Your instructions ->
Copy out all of the entries below word for word, keeping every line in its original order.
========================================
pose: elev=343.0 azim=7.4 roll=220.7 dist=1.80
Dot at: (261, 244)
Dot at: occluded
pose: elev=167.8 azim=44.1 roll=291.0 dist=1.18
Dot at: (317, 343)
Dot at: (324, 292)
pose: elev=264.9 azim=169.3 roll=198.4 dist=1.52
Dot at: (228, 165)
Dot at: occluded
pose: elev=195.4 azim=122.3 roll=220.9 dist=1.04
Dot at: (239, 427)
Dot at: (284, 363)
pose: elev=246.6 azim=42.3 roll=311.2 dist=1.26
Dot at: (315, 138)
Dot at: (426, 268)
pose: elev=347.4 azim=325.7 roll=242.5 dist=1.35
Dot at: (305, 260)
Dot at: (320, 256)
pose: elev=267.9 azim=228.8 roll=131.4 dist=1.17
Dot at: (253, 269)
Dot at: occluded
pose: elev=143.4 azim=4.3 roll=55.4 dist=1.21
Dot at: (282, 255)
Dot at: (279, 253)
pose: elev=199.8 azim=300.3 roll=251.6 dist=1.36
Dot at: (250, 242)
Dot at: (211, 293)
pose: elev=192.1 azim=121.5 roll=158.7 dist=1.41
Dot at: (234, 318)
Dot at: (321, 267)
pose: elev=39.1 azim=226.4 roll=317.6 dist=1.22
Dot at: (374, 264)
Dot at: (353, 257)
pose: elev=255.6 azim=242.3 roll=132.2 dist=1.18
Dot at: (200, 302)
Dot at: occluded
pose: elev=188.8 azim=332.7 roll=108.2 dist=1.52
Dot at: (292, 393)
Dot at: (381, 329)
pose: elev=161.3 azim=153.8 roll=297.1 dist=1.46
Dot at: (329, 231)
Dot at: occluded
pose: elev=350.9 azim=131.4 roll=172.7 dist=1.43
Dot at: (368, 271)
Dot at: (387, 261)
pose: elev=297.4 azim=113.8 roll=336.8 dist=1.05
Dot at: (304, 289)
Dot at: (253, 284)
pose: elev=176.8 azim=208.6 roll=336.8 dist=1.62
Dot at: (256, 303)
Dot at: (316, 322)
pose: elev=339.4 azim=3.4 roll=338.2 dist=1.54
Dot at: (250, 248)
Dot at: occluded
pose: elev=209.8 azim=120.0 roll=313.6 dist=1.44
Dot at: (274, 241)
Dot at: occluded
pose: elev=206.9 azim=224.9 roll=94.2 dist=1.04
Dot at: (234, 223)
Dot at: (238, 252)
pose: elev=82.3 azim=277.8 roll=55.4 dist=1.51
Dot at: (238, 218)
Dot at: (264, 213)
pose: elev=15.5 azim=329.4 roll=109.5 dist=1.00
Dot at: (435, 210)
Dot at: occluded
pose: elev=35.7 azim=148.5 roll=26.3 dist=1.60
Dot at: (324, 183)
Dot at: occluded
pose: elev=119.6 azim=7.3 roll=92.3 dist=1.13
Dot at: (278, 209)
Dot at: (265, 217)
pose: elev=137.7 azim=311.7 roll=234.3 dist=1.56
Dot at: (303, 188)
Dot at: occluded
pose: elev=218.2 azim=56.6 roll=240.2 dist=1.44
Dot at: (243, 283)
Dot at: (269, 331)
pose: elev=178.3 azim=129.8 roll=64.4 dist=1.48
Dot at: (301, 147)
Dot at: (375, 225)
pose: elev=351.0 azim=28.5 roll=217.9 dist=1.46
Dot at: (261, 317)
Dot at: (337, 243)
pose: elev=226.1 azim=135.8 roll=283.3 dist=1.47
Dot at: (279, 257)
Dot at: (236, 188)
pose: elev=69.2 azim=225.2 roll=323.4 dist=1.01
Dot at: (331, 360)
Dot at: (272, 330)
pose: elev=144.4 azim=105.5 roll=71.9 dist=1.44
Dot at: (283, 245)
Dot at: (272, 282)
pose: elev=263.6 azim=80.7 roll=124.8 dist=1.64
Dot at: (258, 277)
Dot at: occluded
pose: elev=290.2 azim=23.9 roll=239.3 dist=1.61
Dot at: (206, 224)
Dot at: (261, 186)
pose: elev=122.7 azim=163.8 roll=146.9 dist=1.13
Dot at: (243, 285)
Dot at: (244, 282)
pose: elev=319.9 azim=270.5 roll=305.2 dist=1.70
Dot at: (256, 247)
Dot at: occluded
========================================
The completed task ->
pose: elev=343.0 azim=7.4 roll=220.7 dist=1.80
Dot at: (261, 244)
Dot at: occluded
pose: elev=167.8 azim=44.1 roll=291.0 dist=1.18
Dot at: (317, 343)
Dot at: (324, 292)
pose: elev=264.9 azim=169.3 roll=198.4 dist=1.52
Dot at: (228, 165)
Dot at: occluded
pose: elev=195.4 azim=122.3 roll=220.9 dist=1.04
Dot at: (239, 427)
Dot at: (284, 363)
pose: elev=246.6 azim=42.3 roll=311.2 dist=1.26
Dot at: (315, 138)
Dot at: (426, 268)
pose: elev=347.4 azim=325.7 roll=242.5 dist=1.35
Dot at: (305, 260)
Dot at: (320, 256)
pose: elev=267.9 azim=228.8 roll=131.4 dist=1.17
Dot at: (253, 269)
Dot at: occluded
pose: elev=143.4 azim=4.3 roll=55.4 dist=1.21
Dot at: (282, 255)
Dot at: (279, 253)
pose: elev=199.8 azim=300.3 roll=251.6 dist=1.36
Dot at: (250, 242)
Dot at: (211, 293)
pose: elev=192.1 azim=121.5 roll=158.7 dist=1.41
Dot at: (234, 318)
Dot at: (321, 267)
pose: elev=39.1 azim=226.4 roll=317.6 dist=1.22
Dot at: (374, 264)
Dot at: (353, 257)
pose: elev=255.6 azim=242.3 roll=132.2 dist=1.18
Dot at: (200, 302)
Dot at: occluded
pose: elev=188.8 azim=332.7 roll=108.2 dist=1.52
Dot at: (292, 393)
Dot at: (381, 329)
pose: elev=161.3 azim=153.8 roll=297.1 dist=1.46
Dot at: (329, 231)
Dot at: occluded
pose: elev=350.9 azim=131.4 roll=172.7 dist=1.43
Dot at: (368, 271)
Dot at: (387, 261)
pose: elev=297.4 azim=113.8 roll=336.8 dist=1.05
Dot at: (304, 289)
Dot at: (253, 284)
pose: elev=176.8 azim=208.6 roll=336.8 dist=1.62
Dot at: (256, 303)
Dot at: (316, 322)
pose: elev=339.4 azim=3.4 roll=338.2 dist=1.54
Dot at: (250, 248)
Dot at: occluded
pose: elev=209.8 azim=120.0 roll=313.6 dist=1.44
Dot at: (274, 241)
Dot at: occluded
pose: elev=206.9 azim=224.9 roll=94.2 dist=1.04
Dot at: (234, 223)
Dot at: (238, 252)
pose: elev=82.3 azim=277.8 roll=55.4 dist=1.51
Dot at: (238, 218)
Dot at: (264, 213)
pose: elev=15.5 azim=329.4 roll=109.5 dist=1.00
Dot at: (435, 210)
Dot at: occluded
pose: elev=35.7 azim=148.5 roll=26.3 dist=1.60
Dot at: (324, 183)
Dot at: occluded
pose: elev=119.6 azim=7.3 roll=92.3 dist=1.13
Dot at: (278, 209)
Dot at: (265, 217)
pose: elev=137.7 azim=311.7 roll=234.3 dist=1.56
Dot at: (303, 188)
Dot at: occluded
pose: elev=218.2 azim=56.6 roll=240.2 dist=1.44
Dot at: (243, 283)
Dot at: (269, 331)
pose: elev=178.3 azim=129.8 roll=64.4 dist=1.48
Dot at: (301, 147)
Dot at: (375, 225)
pose: elev=351.0 azim=28.5 roll=217.9 dist=1.46
Dot at: (261, 317)
Dot at: (337, 243)
pose: elev=226.1 azim=135.8 roll=283.3 dist=1.47
Dot at: (279, 257)
Dot at: (236, 188)
pose: elev=69.2 azim=225.2 roll=323.4 dist=1.01
Dot at: (331, 360)
Dot at: (272, 330)
pose: elev=144.4 azim=105.5 roll=71.9 dist=1.44
Dot at: (283, 245)
Dot at: (272, 282)
pose: elev=263.6 azim=80.7 roll=124.8 dist=1.64
Dot at: (258, 277)
Dot at: occluded
pose: elev=290.2 azim=23.9 roll=239.3 dist=1.61
Dot at: (206, 224)
Dot at: (261, 186)
pose: elev=122.7 azim=163.8 roll=146.9 dist=1.13
Dot at: (243, 285)
Dot at: (244, 282)
pose: elev=319.9 azim=270.5 roll=305.2 dist=1.70
Dot at: (256, 247)
Dot at: occluded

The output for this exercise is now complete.